Abstract: The objective of this task is to get acquainted with image and scene categorization. Initially, we try to extract the image features, prepare a classifier using the training samples, and then assess the classifier on the test set. Later, we considered pre-trained AlexNet and ResNet models, and fine-tuned and applied them on the considered dataset.
Technology stack: Intel® Distribution for Python*
Frameworks: Intel® Optimization for Caffe* and Keras
Libraries used: NumPy, scikit-learn*, SciPY Stack
Systems used: Intel® Core™ i7-6500U processor with 16 GB RAM (Model: HP envy17t-s000cto) and Intel® AI DevCloud
The scene database provides pictures from the eight classes: coast, mountain, forest, open country, street, inside city, tall buildings, and highways, respectively. The dataset is divided into a training set (1,888 images) and testing set (800 images), which are placed separately in their respective folders. The associated labels are stored in "train labels.csv" and "test labels.csv." The SIFT word descriptors are likewise included in "train sift features" and "test sift features" directories.
The following are a few of the images from the dataset:
K-nearest neighbor (knn) classifier
Bag of visual words
We execute the K-means cluster algorithm to register a visual word dictionary. The component measurement (feature dimension) of the SIFT feature is 128. To build a bag of visual words, we utilize the included SIFT word descriptors incorporated into the "train sift features" and "test sift features" directories.

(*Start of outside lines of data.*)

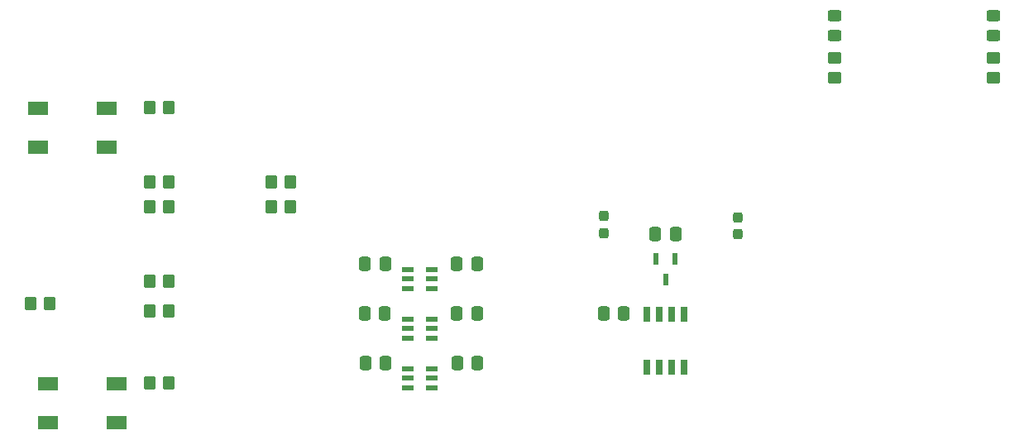
<source format=gtp>
G04 #@! TF.GenerationSoftware,KiCad,Pcbnew,(6.0.6)*
G04 #@! TF.CreationDate,2022-07-18T13:46:11+09:00*
G04 #@! TF.ProjectId,mt_reflowcnt,6d745f72-6566-46c6-9f77-636e742e6b69,rev?*
G04 #@! TF.SameCoordinates,Original*
G04 #@! TF.FileFunction,Paste,Top*
G04 #@! TF.FilePolarity,Positive*
%FSLAX46Y46*%
G04 Gerber Fmt 4.6, Leading zero omitted, Abs format (unit mm)*
G04 Created by KiCad (PCBNEW (6.0.6)) date 2022-07-18 13:46:11*
%MOMM*%
%LPD*%
G01*
G04 APERTURE LIST*
G04 Aperture macros list*
%AMRoundRect*
0 Rectangle with rounded corners*
0 $1 Rounding radius*
0 $2 $3 $4 $5 $6 $7 $8 $9 X,Y pos of 4 corners*
0 Add a 4 corners polygon primitive as box body*
4,1,4,$2,$3,$4,$5,$6,$7,$8,$9,$2,$3,0*
0 Add four circle primitives for the rounded corners*
1,1,$1+$1,$2,$3*
1,1,$1+$1,$4,$5*
1,1,$1+$1,$6,$7*
1,1,$1+$1,$8,$9*
0 Add four rect primitives between the rounded corners*
20,1,$1+$1,$2,$3,$4,$5,0*
20,1,$1+$1,$4,$5,$6,$7,0*
20,1,$1+$1,$6,$7,$8,$9,0*
20,1,$1+$1,$8,$9,$2,$3,0*%
G04 Aperture macros list end*
%ADD10RoundRect,0.250000X-0.337500X-0.475000X0.337500X-0.475000X0.337500X0.475000X-0.337500X0.475000X0*%
%ADD11RoundRect,0.250000X0.337500X0.475000X-0.337500X0.475000X-0.337500X-0.475000X0.337500X-0.475000X0*%
%ADD12R,1.200000X0.600000*%
%ADD13RoundRect,0.237500X0.237500X-0.287500X0.237500X0.287500X-0.237500X0.287500X-0.237500X-0.287500X0*%
%ADD14RoundRect,0.250000X-0.450000X0.325000X-0.450000X-0.325000X0.450000X-0.325000X0.450000X0.325000X0*%
%ADD15R,2.000000X1.400000*%
%ADD16R,0.650000X1.525000*%
%ADD17R,0.600000X1.250000*%
%ADD18RoundRect,0.250000X0.350000X0.450000X-0.350000X0.450000X-0.350000X-0.450000X0.350000X-0.450000X0*%
%ADD19RoundRect,0.250000X-0.350000X-0.450000X0.350000X-0.450000X0.350000X0.450000X-0.350000X0.450000X0*%
%ADD20RoundRect,0.250000X0.450000X-0.350000X0.450000X0.350000X-0.450000X0.350000X-0.450000X-0.350000X0*%
G04 APERTURE END LIST*
D10*
G04 #@! TO.C,C8*
X168910000Y-110363000D03*
X170985000Y-110363000D03*
G04 #@! TD*
D11*
G04 #@! TO.C,C7*
X161587000Y-110363000D03*
X159512000Y-110363000D03*
G04 #@! TD*
D12*
G04 #@! TO.C,IC5*
X166350000Y-110937000D03*
X166350000Y-111887000D03*
X166350000Y-112837000D03*
X163850000Y-112837000D03*
X163850000Y-111887000D03*
X163850000Y-110937000D03*
G04 #@! TD*
G04 #@! TO.C,IC2*
X163828500Y-105857000D03*
X163828500Y-106807000D03*
X163828500Y-107757000D03*
X166328500Y-107757000D03*
X166328500Y-106807000D03*
X166328500Y-105857000D03*
G04 #@! TD*
G04 #@! TO.C,IC1*
X163828500Y-100777000D03*
X163828500Y-101727000D03*
X163828500Y-102677000D03*
X166328500Y-102677000D03*
X166328500Y-101727000D03*
X166328500Y-100777000D03*
G04 #@! TD*
D11*
G04 #@! TO.C,C1*
X161544000Y-100203000D03*
X159469000Y-100203000D03*
G04 #@! TD*
G04 #@! TO.C,C2*
X161522500Y-105283000D03*
X159447500Y-105283000D03*
G04 #@! TD*
G04 #@! TO.C,C6*
X185971000Y-105283000D03*
X183896000Y-105283000D03*
G04 #@! TD*
D10*
G04 #@! TO.C,C5*
X189187000Y-97155000D03*
X191262000Y-97155000D03*
G04 #@! TD*
G04 #@! TO.C,C4*
X168867000Y-105283000D03*
X170942000Y-105283000D03*
G04 #@! TD*
G04 #@! TO.C,C3*
X170942000Y-100203000D03*
X168867000Y-100203000D03*
G04 #@! TD*
D13*
G04 #@! TO.C,L1*
X183896000Y-97014000D03*
X183896000Y-95264000D03*
G04 #@! TD*
G04 #@! TO.C,L2*
X197612000Y-97155000D03*
X197612000Y-95405000D03*
G04 #@! TD*
D14*
G04 #@! TO.C,D2*
X223774000Y-74785000D03*
X223774000Y-76835000D03*
G04 #@! TD*
G04 #@! TO.C,D1*
X207518000Y-74785000D03*
X207518000Y-76835000D03*
G04 #@! TD*
D15*
G04 #@! TO.C,S2*
X126040000Y-84233000D03*
X133040000Y-84233000D03*
X126040000Y-88233000D03*
X133040000Y-88233000D03*
G04 #@! TD*
G04 #@! TO.C,S1*
X127056000Y-112427000D03*
X134056000Y-112427000D03*
X127056000Y-116427000D03*
X134056000Y-116427000D03*
G04 #@! TD*
D16*
G04 #@! TO.C,IC3*
X192151000Y-105365000D03*
X190881000Y-105365000D03*
X189611000Y-105365000D03*
X188341000Y-105365000D03*
X188341000Y-110789000D03*
X189611000Y-110789000D03*
X190881000Y-110789000D03*
X192151000Y-110789000D03*
G04 #@! TD*
D17*
G04 #@! TO.C,IC4*
X191201000Y-99695000D03*
X189291000Y-99695000D03*
X190246000Y-101795000D03*
G04 #@! TD*
D18*
G04 #@! TO.C,R12*
X139414000Y-84201000D03*
X137414000Y-84201000D03*
G04 #@! TD*
G04 #@! TO.C,R11*
X139414000Y-112395000D03*
X137414000Y-112395000D03*
G04 #@! TD*
G04 #@! TO.C,R10*
X139430000Y-91821000D03*
X137430000Y-91821000D03*
G04 #@! TD*
D19*
G04 #@! TO.C,R9*
X149876000Y-91821000D03*
X151876000Y-91821000D03*
G04 #@! TD*
D18*
G04 #@! TO.C,R8*
X139430000Y-94361000D03*
X137430000Y-94361000D03*
G04 #@! TD*
D19*
G04 #@! TO.C,R7*
X149876000Y-94361000D03*
X151876000Y-94361000D03*
G04 #@! TD*
D18*
G04 #@! TO.C,R6*
X139414000Y-101981000D03*
X137414000Y-101981000D03*
G04 #@! TD*
G04 #@! TO.C,R5*
X139414000Y-105029000D03*
X137414000Y-105029000D03*
G04 #@! TD*
D20*
G04 #@! TO.C,R4*
X223774000Y-81121000D03*
X223774000Y-79121000D03*
G04 #@! TD*
G04 #@! TO.C,R3*
X207518000Y-81121000D03*
X207518000Y-79121000D03*
G04 #@! TD*
D18*
G04 #@! TO.C,R1*
X127222000Y-104267000D03*
X125222000Y-104267000D03*
G04 #@! TD*
M02*

</source>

Classifying the test images
The method used to classify the images is called k-nearest neighbor (kNN) classifier.
|Number of Clusters||k value||Accuracy (%)|
Discriminative Classifier—support Vector Machines (SVMs)
Bag of visual words
We execute the K-means cluster algorithm to register a visual word dictionary. The component measurement (feature dimension) of the SIFT feature is 128. Along these lines, we are utilizing an indistinguishable technique from above for the bag of visual word representation.
Support Vector Machines (SVMs) are inherently two-class classifiers. We utilize one vs. all SVMs for preparing the multiclass classifier.

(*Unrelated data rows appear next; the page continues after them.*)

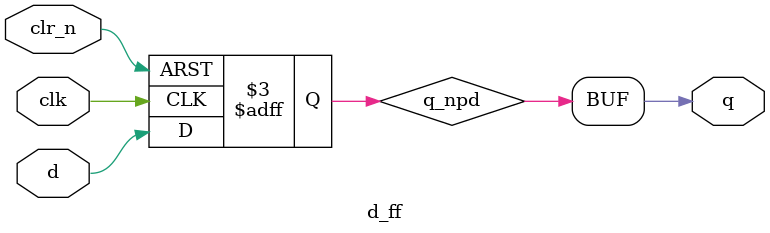
<source format=v>
module d_ff(
  q,
  clk, d, clr_n
);

  output q;
  reg    q_npd;   // q output with no propagation delay
  input  clk;
  input  d, clr_n;

  always @ (posedge clk or negedge clr_n)
    begin
      if (!clr_n)
        q_npd <= 0;
      else
        q_npd <= d;
    end

  assign #2 q = q_npd;
endmodule

</source>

|Number of Clusters||Accuracy (%)|
Transfer Learning and Fine Tuning
A popular approach in deep learning where pre-trained models that are developed to solve a specific task are used as the starting point for a model on a second task.
This process takes a network model that has already been trained for a given task, and makes it perform a second similar task.
How to use it
- Select source model: A pre-trained source model is chosen from available models. Many research institutions release models on large and challenging datasets that may be included in the pool of candidate models from which to choose from.
- Reuse model: The pre-trained model can then be used as the starting point for a model on the second task of interest. This may involve using all or parts of the model, depending on the modeling technique used.
- Tune model: Optionally, the model may need to be adapted or refined on the input-output pair data available for the task of interest.
When and why to use it
Transfer learning is an optimization; it's a shortcut to save time or get better performance.
In general, it is not obvious that there will be a benefit to using transfer learning in the domain until after the model has been developed and evaluated.
There are three possible benefits to look for when using transfer learning:
- Higher start: The initial skill (before refining the model) on the source model is higher than it otherwise would be.
- Higher slope: The rate of improvement of skill during training of the source model is steeper than it otherwise would be.
- Higher asymptote: The converged skill of the trained model is better than it otherwise would be.
We apply transfer learning with the pre-trained AlexNet model to demonstrate the results over the chosen subset of places database. Furthermore, we supplant only class score layer with another completely associated layer having eight nodes for eight classifications.
|Architectures Used||Top-1 Accuracy (%)||Top-3 Accuracy (%)||Top-5 Accuracy (%)|
Top-1 Accuracy: Accuracies obtained while considering the top-1 prediction.
Top-3 Accuracy: Accuracies obtained while considering the top-3 predictions.
Top-5 Accuracy: Accuracies obtained while considering the top-5 predictions.
Training Time Periods (For Fine Tuning)
|Architecture Used||System||Training Time|
|AlexNet||Intel® AI DevCloud||~23 min|
|HP envy17t-s000cto||~95 min|
|ResNet||Intel® AI DevCloud||~27 min|
|ResNet||HP envy17t-s000cto||~135 min|
|GoogLeNet||Intel® AI DevCloud||~23 min|
|GoogLeNet||HP envy17t-s000cto||~105 min|
Note: Have considered smaller datasets and experimented to test the speeds and accuracies that can be achieved by using Intel Distribution fot Python.
From the above experiments, it is quite clear that deep-learning methods are performing much better than extracting the features using traditional methods and applying machine-learning techniques for the scene-classification problem.
In the future, I want to design a new deep neural network by making some changes to the proposed architecture so that accuracies can be further increased. I would also like to deploy in AWS* DeepLens and make it real time.
Click GitHub for source code.
Please visit Places for more advanced techniques and datasets.